=== Section Start ===

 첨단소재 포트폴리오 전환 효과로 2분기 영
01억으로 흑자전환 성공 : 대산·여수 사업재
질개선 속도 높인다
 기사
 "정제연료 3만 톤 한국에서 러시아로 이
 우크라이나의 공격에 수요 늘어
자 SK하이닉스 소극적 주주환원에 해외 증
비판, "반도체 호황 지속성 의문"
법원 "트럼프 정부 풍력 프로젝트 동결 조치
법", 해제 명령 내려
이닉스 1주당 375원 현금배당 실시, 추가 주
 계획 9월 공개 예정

=== Section End ===
=== Section Start ===

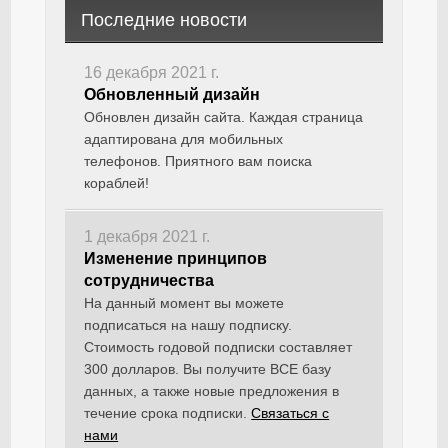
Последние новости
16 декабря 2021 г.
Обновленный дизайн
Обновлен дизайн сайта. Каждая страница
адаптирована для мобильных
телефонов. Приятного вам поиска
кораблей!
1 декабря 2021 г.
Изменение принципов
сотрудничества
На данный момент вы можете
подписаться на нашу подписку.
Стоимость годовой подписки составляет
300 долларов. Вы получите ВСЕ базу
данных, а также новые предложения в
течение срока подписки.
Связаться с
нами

=== Section End ===

ASSIGNMENT: What you give back should be exactly the lines of the data above from the line with "16 декабря 2021 г." through the line with "300 долларов. Вы получите ВСЕ базу", both of those included, and nothing more.

SOLUTION TO THIS TASK:
16 декабря 2021 г.
Обновленный дизайн
Обновлен дизайн сайта. Каждая страница
адаптирована для мобильных
телефонов. Приятного вам поиска
кораблей!
1 декабря 2021 г.
Изменение принципов
сотрудничества
На данный момент вы можете
подписаться на нашу подписку.
Стоимость годовой подписки составляет
300 долларов. Вы получите ВСЕ базу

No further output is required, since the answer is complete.